QUINCY HYBRIDS | 2003
This was my first big project. After a long jog in 2003, an idea popped in my head to create a compilation CD featuring sixteen tracks from sixteen bands in West-Central Illinois as a way to promote my burgeoning recording studio Atavism Records. In many ways it was highly successful. It provided great exposure for my studio, it leveraged community partners like local radio stations and a mastering studio, highlighted and expanded the radius of many of the bands in the region, and provided me with an excellent product-in-hand to demonstrate that I knew how to get projects of this magnitude off the ground. I was just 21 years old and was proud to have been able to hatch this plan, raise the capital, and develop the brand for the project (Quincy Hybrids was a play on the numerous seed company signs dotting the Midwest landscape promoting their unique higher yield hybrid crop varieties), then market it though radio, newspaper and (at that time still largely unexplored) online avenues.

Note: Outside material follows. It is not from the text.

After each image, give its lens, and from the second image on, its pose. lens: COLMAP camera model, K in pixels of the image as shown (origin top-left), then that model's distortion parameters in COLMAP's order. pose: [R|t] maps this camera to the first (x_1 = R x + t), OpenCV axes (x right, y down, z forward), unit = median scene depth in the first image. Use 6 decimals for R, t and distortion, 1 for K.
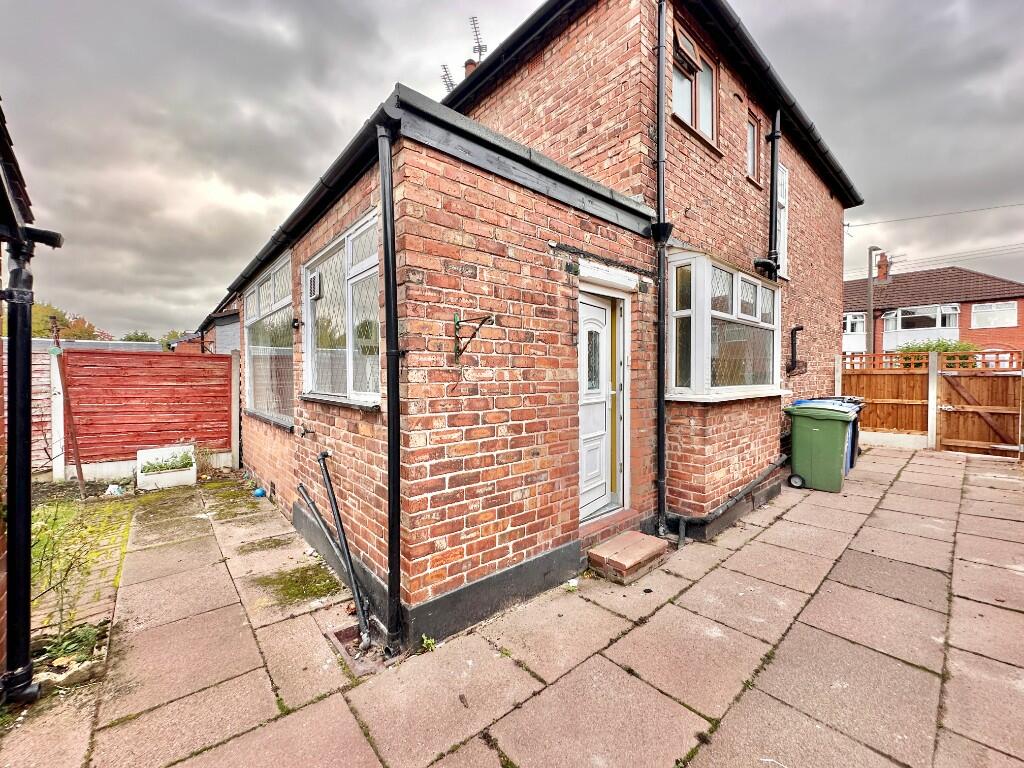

So where did I fail? In a town of 40,000 residents, and a median age of 39 years old (facts I’d not bothered to look up or consider at that time), I had determined that the market could easily support a first run of 3,200 copies. That’s right, I gambled that in 2003 a full 8% of the population would be interested in buying a CD of local bands, the median age for which was probably somewhere around 17 years old. I grossly overestimated my market. I had done the math and determined that I needed to sell 400 copies at a profit of $8 per CD in order to simply break even on the project. I did eventually break-even on the project, but it took relentless marketing, creative campaigns to send CD’s on the road with bands (sometimes with awkward and drama-ridden math/remittance issues), and a full 24 months of desperately trying to move inventory to cover initial expenses. In the end it was a benefit; I promoted my business, had a great learning experience, and learned to scale back my expectations for niche products. It was my first big project, and my first big fail. But I have never forgotten the many lessons of that experience and have used those lessons many times over in the dozens of projects I have spearheaded in the dozen years that have followed. I still have 1,800 copies in storage if anyone would like one or a dozen.